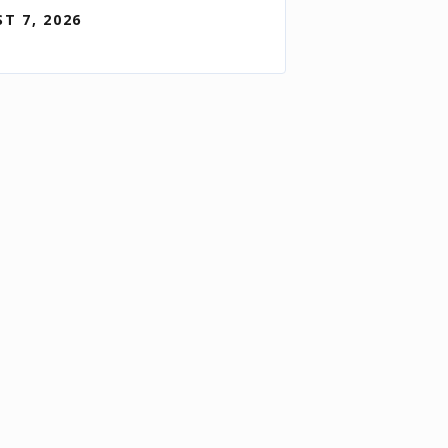
T 7, 2026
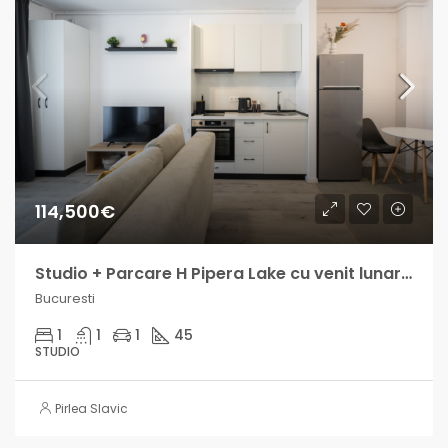
114,500€
Studio + Parcare H Pipera Lake cu venit lunar intre 800 si 1300€
Bucuresti
1
1
1
45
STUDIO
Pirlea Slavic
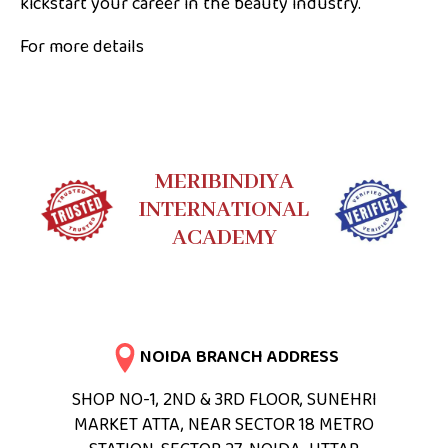
kickstart your career in the beauty industry.
For more details
MERIBINDIYA
INTERNATIONAL
ACADEMY
NOIDA BRANCH ADDRESS
SHOP NO-1, 2ND & 3RD FLOOR, SUNEHRI
MARKET ATTA, NEAR SECTOR 18 METRO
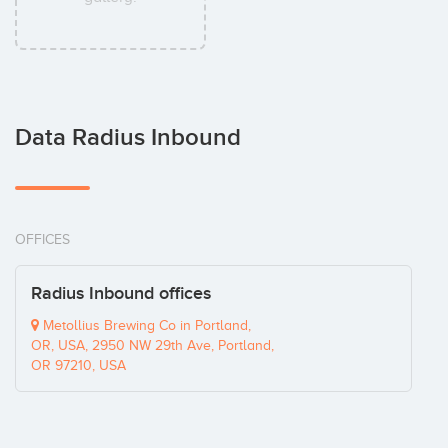
Data Radius Inbound
OFFICES
Radius Inbound offices
Metollius Brewing Co in Portland,
OR, USA, 2950 NW 29th Ave, Portland,
OR 97210, USA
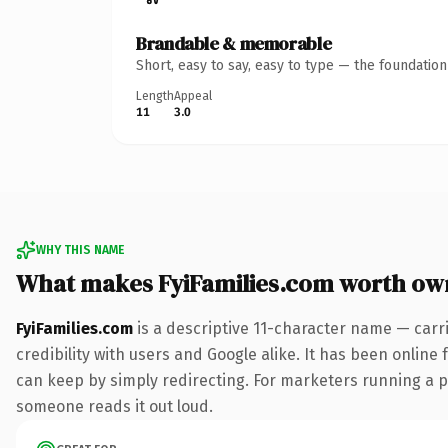
Brandable & memorable
Short, easy to say, easy to type — the foundatio
Length
Appeal
11
3.0
WHY THIS NAME
What makes FyiFamilies.com worth ow
FyiFamilies.com
is a descriptive 11-character name — carr
credibility with users and Google alike. It has been online 
can keep by simply redirecting. For marketers running a pai
someone reads it out loud.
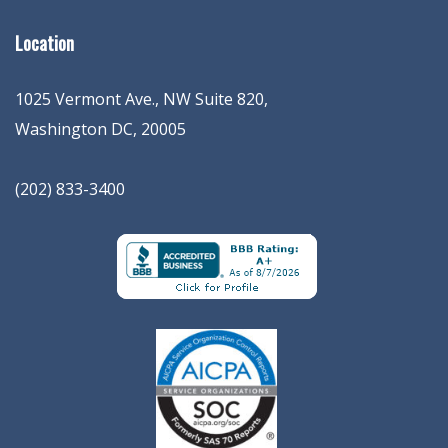
Location
1025 Vermont Ave., NW Suite 820
,
Washington
DC
,
20005
(202) 833-3400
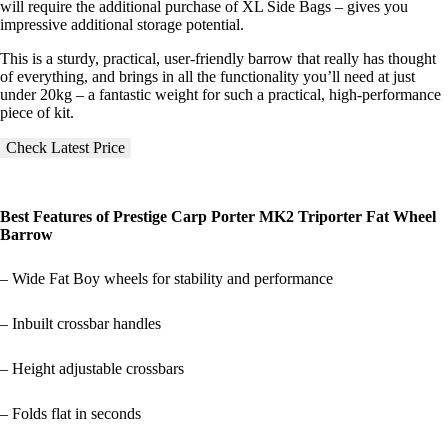
will require the additional purchase of XL Side Bags – gives you
impressive additional storage potential.
This is a sturdy, practical, user-friendly barrow that really has thought
of everything, and brings in all the functionality you’ll need at just
under 20kg – a fantastic weight for such a practical, high-performance
piece of kit.
Check Latest Price
Best Features of Prestige Carp Porter MK2 Triporter Fat Wheel
Barrow
– Wide Fat Boy wheels for stability and performance
– Inbuilt crossbar handles
– Height adjustable crossbars
– Folds flat in seconds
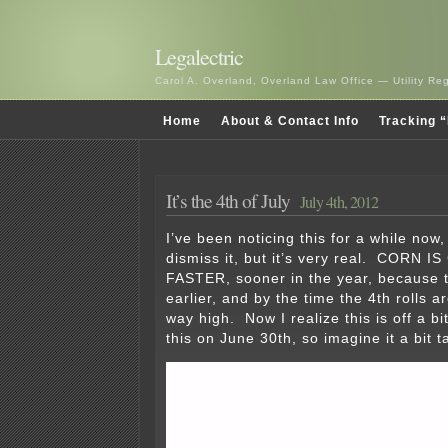
Legalectric
Carol A. Overland, Overland Law Office — Utility R
Home
About & Contact Info
Tracking “
It’s the 4th of July
July 4th, 2012
I’ve been noticing this for a while now
dismiss it, but it’s very real. CORN
FASTER, sooner in the year, because t
earlier, and by the time the 4th rolls a
way high. Now I realize this is off a b
this on June 30th, so imagine it a bit t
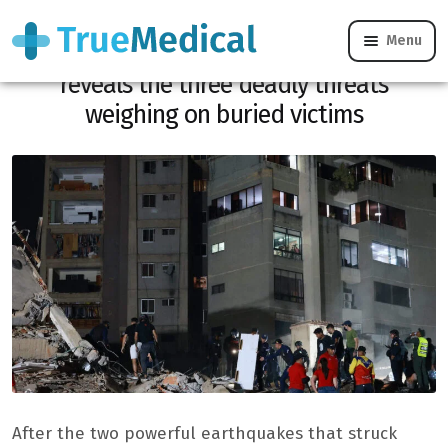
Menu
Venezuela earthquake: Dr. Gérald Kierzek
reveals the three deadly threats
weighing on buried victims
After the two powerful earthquakes that struck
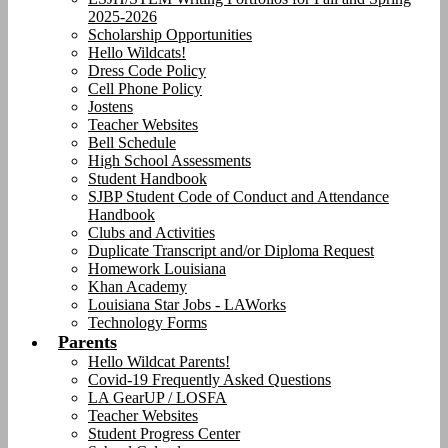
2025-2026
Scholarship Opportunities
Hello Wildcats!
Dress Code Policy
Cell Phone Policy
Jostens
Teacher Websites
Bell Schedule
High School Assessments
Student Handbook
SJBP Student Code of Conduct and Attendance
Handbook
Clubs and Activities
Duplicate Transcript and/or Diploma Request
Homework Louisiana
Khan Academy
Louisiana Star Jobs - LAWorks
Technology Forms
Parents
Hello Wildcat Parents!
Covid-19 Frequently Asked Questions
LA GearUP / LOSFA
Teacher Websites
Student Progress Center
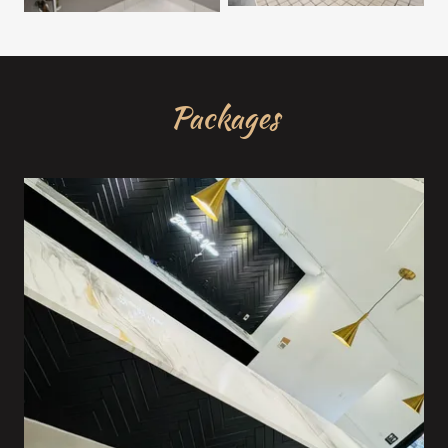
Packages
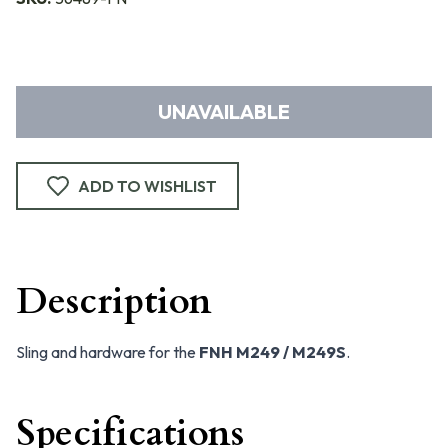
UNAVAILABLE
ADD TO WISHLIST
Description
Sling and hardware for the
FNH M249 / M249S
.
Specifications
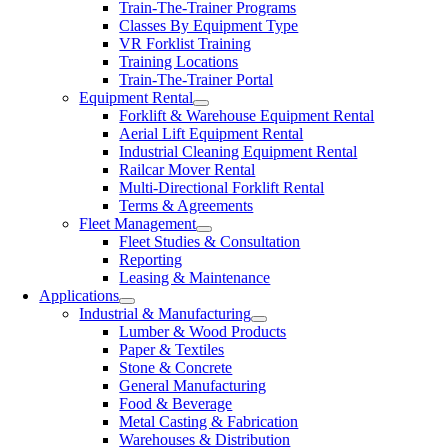
Train-The-Trainer Programs
Classes By Equipment Type
VR Forklist Training
Training Locations
Train-The-Trainer Portal
Equipment Rental
Forklift & Warehouse Equipment Rental
Aerial Lift Equipment Rental
Industrial Cleaning Equipment Rental
Railcar Mover Rental
Multi-Directional Forklift Rental
Terms & Agreements
Fleet Management
Fleet Studies & Consultation
Reporting
Leasing & Maintenance
Applications
Industrial & Manufacturing
Lumber & Wood Products
Paper & Textiles
Stone & Concrete
General Manufacturing
Food & Beverage
Metal Casting & Fabrication
Warehouses & Distribution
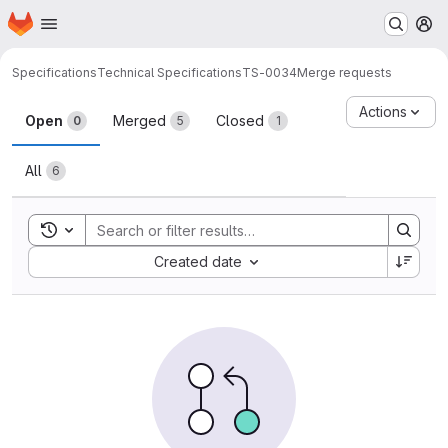
Homepage
Skip to main content
M
Specifications
Technical Specifications
TS-0034
Merge requests
Merge requests
Actions
Open
Merged
Closed
0
5
1
All
6
Toggle search history
Sort by:
Created date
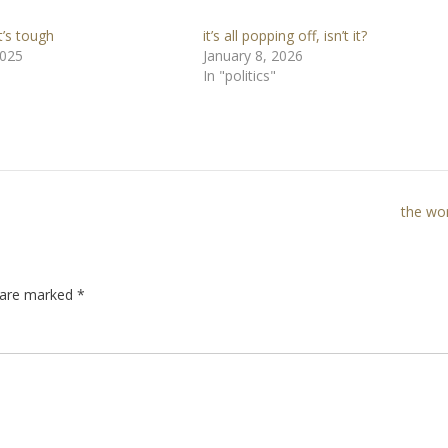
’s tough
it’s all popping off, isn’t it?
2025
January 8, 2026
In "politics"
the wo
s are marked
*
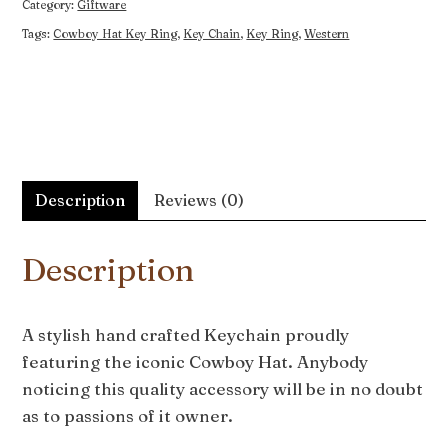
Category:
Giftware
Tags:
Cowboy Hat Key Ring
,
Key Chain
,
Key Ring
,
Western
Description
Reviews (0)
Description
A stylish hand crafted Keychain proudly
featuring the iconic Cowboy Hat. Anybody
noticing this quality accessory will be in no doubt
as to passions of it owner.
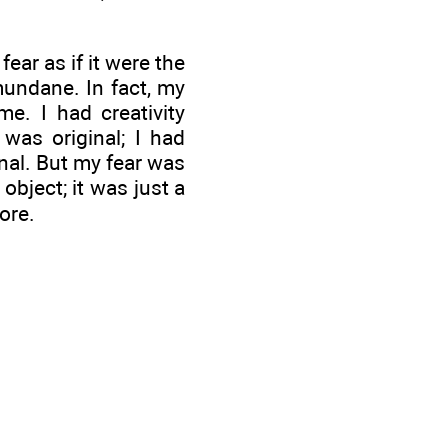
fear as if it were the
mundane. In fact, my
e. I had creativity
 was original; I had
nal. But my fear was
object; it was just a
ore.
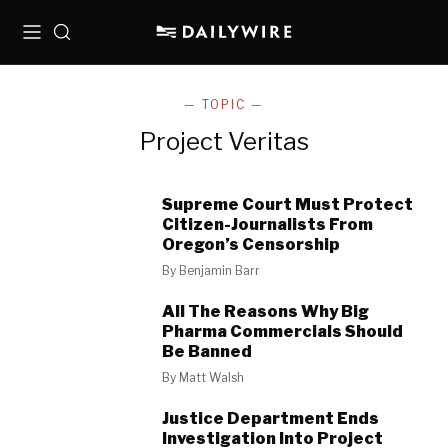
Menu
Search
— TOPIC —
Project Veritas
Supreme Court Must Protect
Citizen-Journalists From
Oregon’s Censorship
By
Benjamin Barr
All The Reasons Why Big
Pharma Commercials Should
Be Banned
By
Matt Walsh
Justice Department Ends
Investigation Into Project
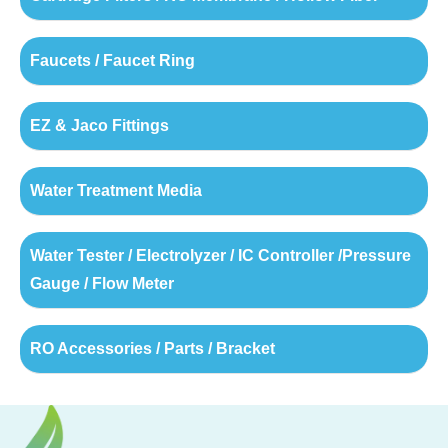
Faucets / Faucet Ring
EZ & Jaco Fittings
Water Treatment Media
Water Tester / Electrolyzer / IC Controller /Pressure
Gauge / Flow Meter
RO Accessories / Parts / Bracket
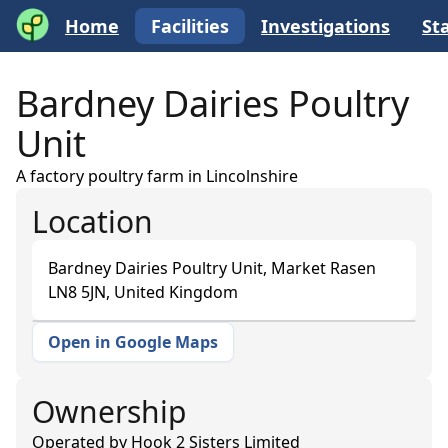
Home
Facilities
Investigations
Sta
Bardney Dairies Poultry
Unit
A factory poultry farm in Lincolnshire
Location
Bardney Dairies Poultry Unit, Market Rasen
LN8 5JN, United Kingdom
Open in Google Maps
+
−
Ownership
Operated by
Hook 2 Sisters Limited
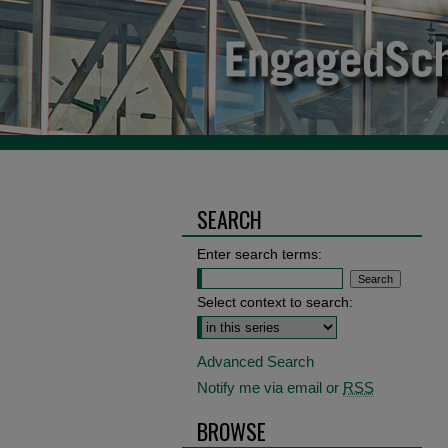
SEARCH
Enter search terms:
Select context to search:
Advanced Search
Notify me via email or
RSS
BROWSE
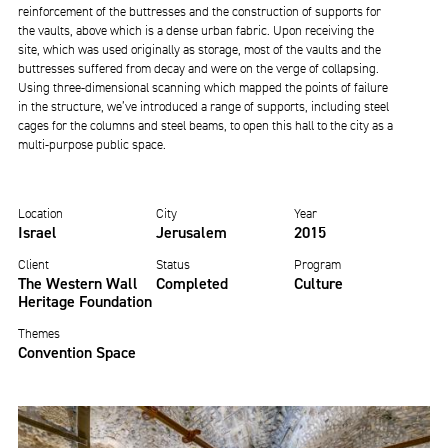
reinforcement of the buttresses and the construction of supports for
the vaults, above which is a dense urban fabric. Upon receiving the
site, which was used originally as storage, most of the vaults and the
buttresses suffered from decay and were on the verge of collapsing.
Using three-dimensional scanning which mapped the points of failure
in the structure, we’ve introduced a range of supports, including steel
cages for the columns and steel beams, to open this hall to the city as a
multi-purpose public space.
Location
City
Year
Israel
Jerusalem
2015
Client
Status
Program
The Western Wall
Completed
Culture
Heritage Foundation
Themes
Convention Space
Image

▸ **WHAT YOU ARE ASKED TO DO**
Copy out the text read from each of the rows above, word for word and in order. Leave the pictures out.

▸ **EXPECTED ANSWER**
T 7, 2026
114,500€
Studio + Parcare H Pipera Lake cu venit lunar intre 800 si 1300€
Bucuresti
1
1
1
45
STUDIO
Pirlea Slavic
kickstart your career in the beauty industry.
For more details
MERIBINDIYA
INTERNATIONAL
ACADEMY
NOIDA BRANCH ADDRESS
SHOP NO-1, 2ND & 3RD FLOOR, SUNEHRI
MARKET ATTA, NEAR SECTOR 18 METRO
Data Radius Inbound
OFFICES
Radius Inbound offices
Metollius Brewing Co in Portland,
OR, USA, 2950 NW 29th Ave, Portland,
OR 97210, USA
Brandable & memorable
Short, easy to say, easy to type — the foundatio
Length
Appeal
11
3.0
WHY THIS NAME
What makes FyiFamilies.com worth ow
FyiFamilies.com
is a descriptive 11-character name — carr
credibility with users and Google alike. It has been online 
can keep by simply redirecting. For marketers running a pai
someone reads it out loud.
Location
1025 Vermont Ave., NW Suite 820
,
Washington
DC
,
20005
(202) 833-3400
will require the additional purchase of XL Side Bags – gives you
impressive additional storage potential.
This is a sturdy, practical, user-friendly barrow that really has thought
of everything, and brings in all the functionality you’ll need at just
under 20kg – a fantastic weight for such a practical, high-performance
piece of kit.
Check Latest Price
Best Features of Prestige Carp Porter MK2 Triporter Fat Wheel
Barrow
– Wide Fat Boy wheels for stability and performance
– Inbuilt crossbar handles
– Height adjustable crossbars
– Folds flat in seconds
Legalectric
Carol A. Overland, Overland Law Office — Utility R
Home
About & Contact Info
Tracking “
It’s the 4th of July
July 4th, 2012
I’ve been noticing this for a while now
dismiss it, but it’s very real. CORN
FASTER, sooner in the year, because t
earlier, and by the time the 4th rolls a
way high. Now I realize this is off a b
this on June 30th, so imagine it a bit t
Menu
Venezuela earthquake: Dr. Gérald Kierzek
reveals the three deadly threats
weighing on buried victims
After the two powerful earthquakes that struck
2025-2026
Scholarship Opportunities
Hello Wildcats!
Dress Code Policy
Cell Phone Policy
Jostens
Teacher Websites
Bell Schedule
High School Assessments
Student Handbook
SJBP Student Code of Conduct and Attendance
Handbook
Clubs and Activities
Duplicate Transcript and/or Diploma Request
Homework Louisiana
Khan Academy
Louisiana Star Jobs - LAWorks
Technology Forms
Parents
Hello Wildcat Parents!
Covid-19 Frequently Asked Questions
LA GearUP / LOSFA
Teacher Websites
Student Progress Center
Packages
UNAVAILABLE
ADD TO WISHLIST
Description
Sling and hardware for the
FNH M249 / M249S
.
Specifications
Train-The-Trainer Programs
Classes By Equipment Type
VR Forklist Training
Training Locations
Train-The-Trainer Portal
Equipment Rental
Forklift & Warehouse Equipment Rental
Aerial Lift Equipment Rental
Industrial Cleaning Equipment Rental
Railcar Mover Rental
Multi-Directional Forklift Rental
Terms & Agreements
Fleet Management
Fleet Studies & Consultation
Reporting
Leasing & Maintenance
Applications
Industrial & Manufacturing
Lumber & Wood Products
Paper & Textiles
Stone & Concrete
General Manufacturing
Food & Beverage
Metal Casting & Fabrication
Warehouses & Distribution
Homepage
Skip to main content
M
Specifications
Technical Specifications
TS-0034
Merge requests
Merge requests
Actions
Open
Merged
Closed
0
5
1
All
6
Toggle search history
Sort by:
Created date
’s tough
it’s all popping off, isn’t it?
2025
January 8, 2026
In "politics"
the wo
s are marked
*
Category:
Giftware
Tags:
Cowboy Hat Key Ring
,
Key Chain
,
Key Ring
,
Western
Description
Reviews (0)
Description
A stylish hand crafted Keychain proudly
featuring the iconic Cowboy Hat. Anybody
noticing this quality accessory will be in no doubt
as to passions of it owner.
fear as if it were the
mundane. In fact, my
e. I had creativity
 was original; I had
nal. But my fear was
object; it was just a
ore.
Menu
Search
— TOPIC —
Project Veritas
Supreme Court Must Protect
Citizen-Journalists From
Oregon’s Censorship
By
Benjamin Barr
All The Reasons Why Big
Pharma Commercials Should
Be Banned
By
Matt Walsh
Justice Department Ends
Investigation Into Project
Faucets / Faucet Ring
EZ & Jaco Fittings
Water Treatment Media
Water Tester / Electrolyzer / IC Controller /Pressure
Gauge / Flow Meter
RO Accessories / Parts / Bracket
Home
Facilities
Investigations
Sta
Bardney Dairies Poultry
Unit
A factory poultry farm in Lincolnshire
Location
Bardney Dairies Poultry Unit, Market Rasen
LN8 5JN, United Kingdom
Open in Google Maps
+
−
Ownership
Operated by
Hook 2 Sisters Limited
SEARCH
Enter search terms:
Select context to search:
Advanced Search
Notify me via email or
RSS
BROWSE
reinforcement of the buttresses and the construction of supports for
the vaults, above which is a dense urban fabric. Upon receiving the
site, which was used originally as storage, most of the vaults and the
buttresses suffered from decay and were on the verge of collapsing.
Using three-dimensional scanning which mapped the points of failure
in the structure, we’ve introduced a range of supports, including steel
cages for the columns and steel beams, to open this hall to the city as a
multi-purpose public space.
Location
City
Year
Israel
Jerusalem
2015
Client
Status
Program
The Western Wall
Completed
Culture
Heritage Foundation
Themes
Convention Space
Image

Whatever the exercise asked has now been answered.